Code: Select all
-----BEGIN PGP SIGNED MESSAGE-----
Hash: SHA1
is anyone interested in learning more about Public Key Encryption?
This would be GnuPG on our Linux systems -- or
PGP/Desktop for those needing an "official" commercial system.
Similarly we would use Enigmail on Thunderbird on our Linux systems
while those needing "official" commercial software would be using Outlook.
I think one of the aspects of Public Key Encryption is
that PGP or GnuPG provides authentication and integrity -- not just encryption.
Authentication allows you to verify that a message
is from the person who claims to have sent it.
Integrity allows you to verify that a message has not been altered "in transit"
Provided that you have a trusted copy of the other person's public key.
Which gets us into the subject of Trust Models.

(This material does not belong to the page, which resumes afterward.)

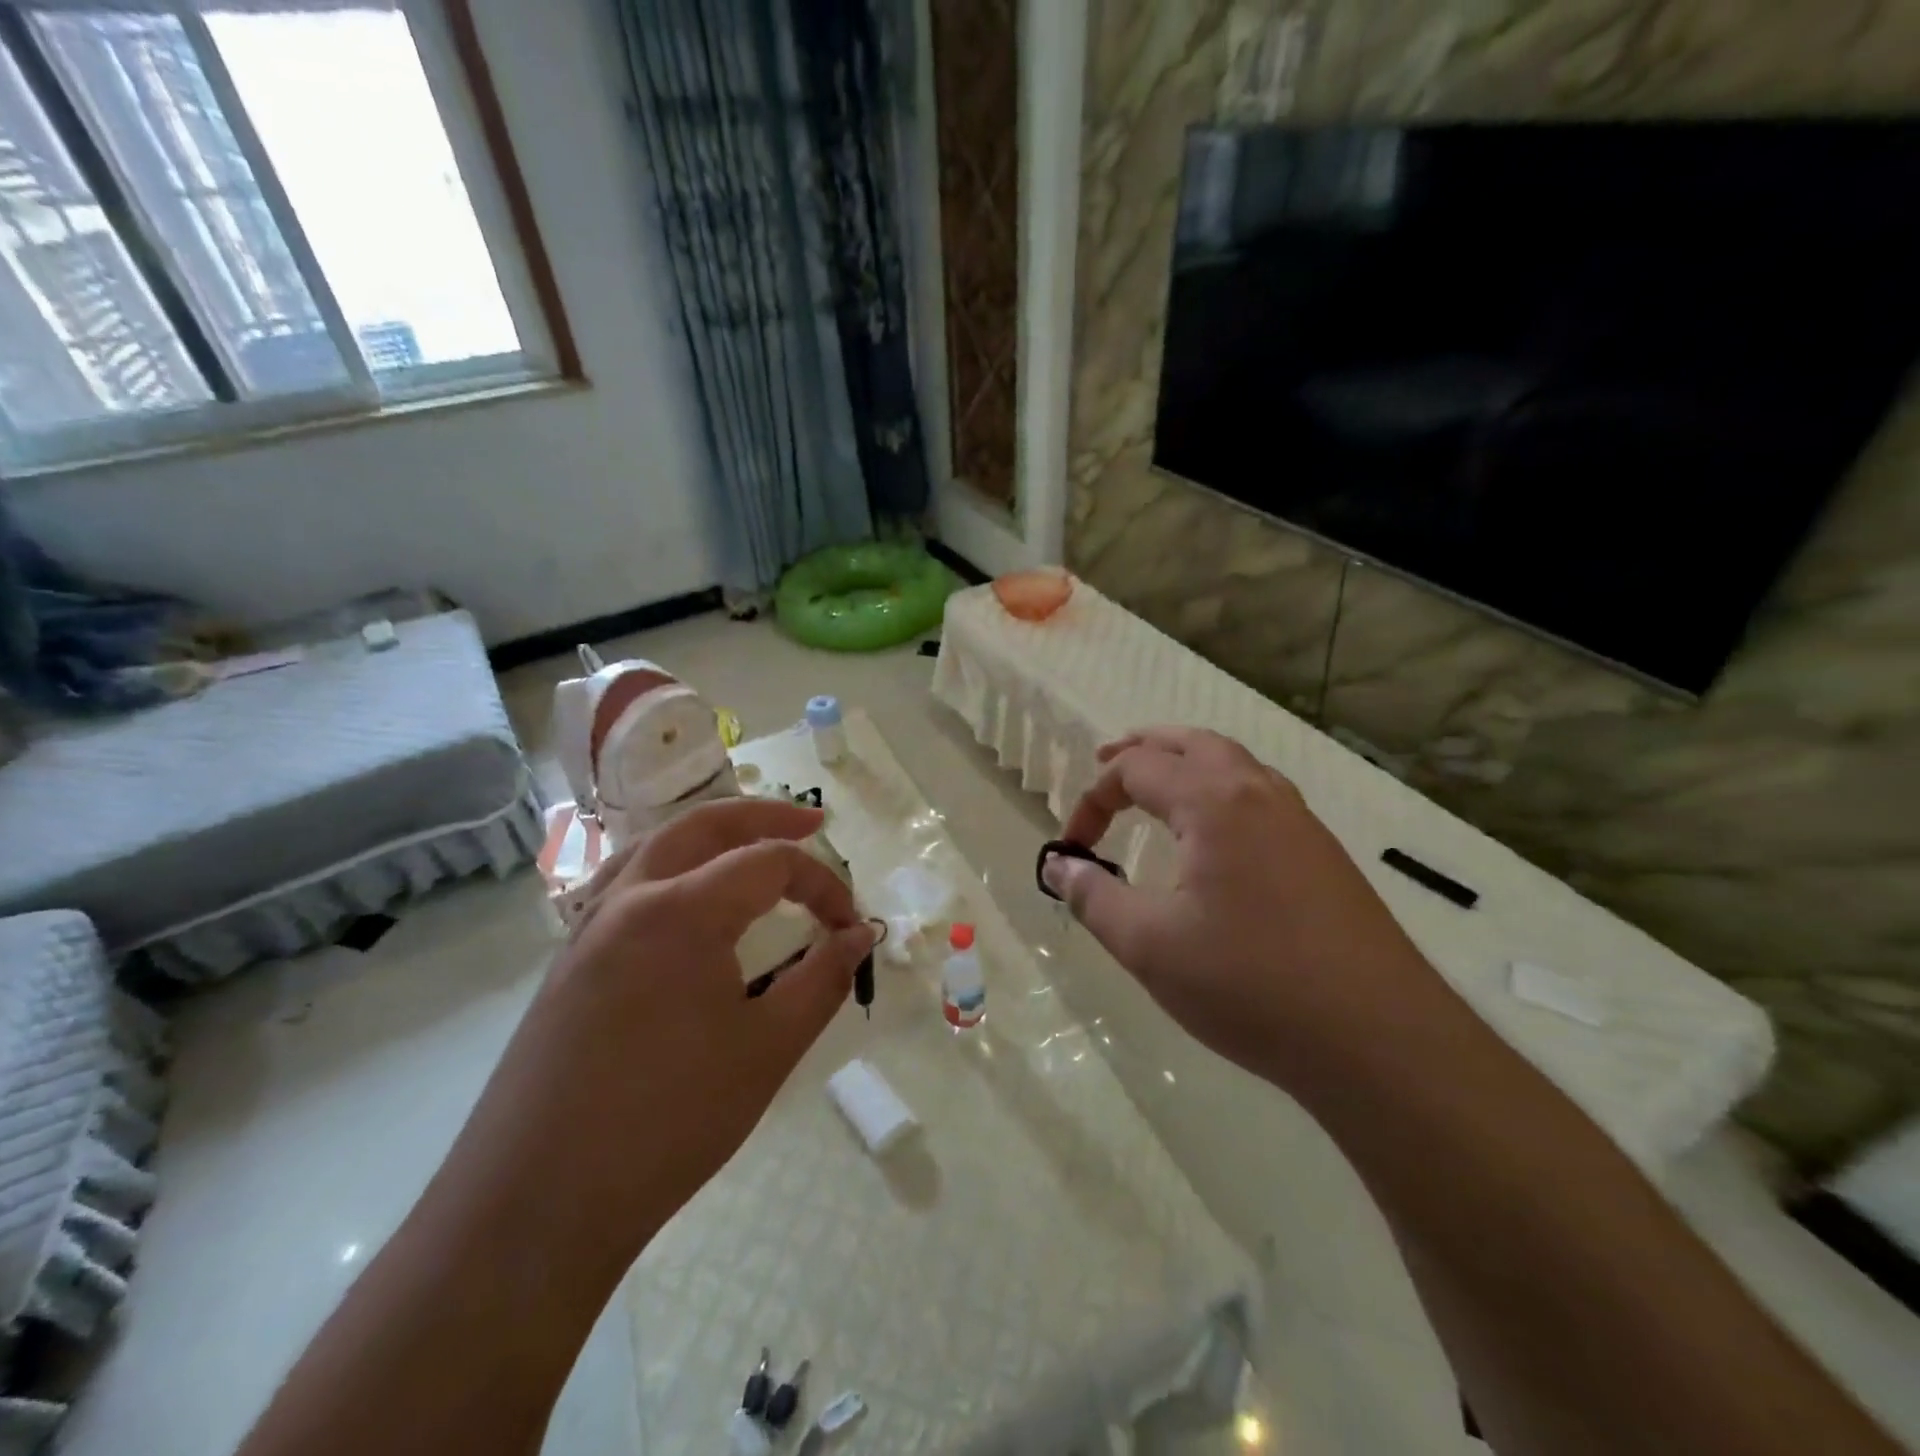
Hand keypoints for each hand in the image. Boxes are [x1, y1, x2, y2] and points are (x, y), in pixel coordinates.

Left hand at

These are discussed in Phil Zimmerman's original essay on PGP -- and --
as far as I'm concerned -- that's still the best read on the topic.
I'll sign this for you with GnuPG -- just for fun.
-----BEGIN PGP SIGNATURE-----
Version: GnuPG v1.4.15 (GNU/Linux)
iQEcBAEBAgAGBQJTLJTWAAoJEMxYQmPg90u5iLMH/1MPH3E1kDDtVqxb5BxF42e7
BnYBClU0EfSaZpIQ+stbVAGA9uU96dyPAj/uR1ceep/P0RCkvqJ8BmWSjxUBHjod
lVlrUqSUCD1kBsJ5yu9gC/pBInDT+nMoPgoqZpuc3XqTc43MGKWe9j7lQ2H6VHtu
hT/xSATXUoL5/Ql6tFkrsudW0+3huR4LV+ZPkYq2fXhZb3JSzNhPkE783Kx/Ao+l
Hx8ZSXDWlvNKQbSuRNto7nFZIQT6lnsPM0bhX6iSX4xyjC36a1taX45XLTeuP7ic
Ao/g4A/I0aCdaD7IwjMx9aTLEiaDTtXJpfp9ctGvCLNHLm3WEgpta8o7uubtA+o=
=L3+Q
-----END PGP SIGNATURE-----
Link to Zimmerman's Original Document Vol 1
From my own studies it is my view that a lot of what we call "hacking" results from our failure to authenticate the credentials of sources that we communicate with . this would apply to software downloads as well as e/mails, credit card transactions, tax returns, web sites -- you name it.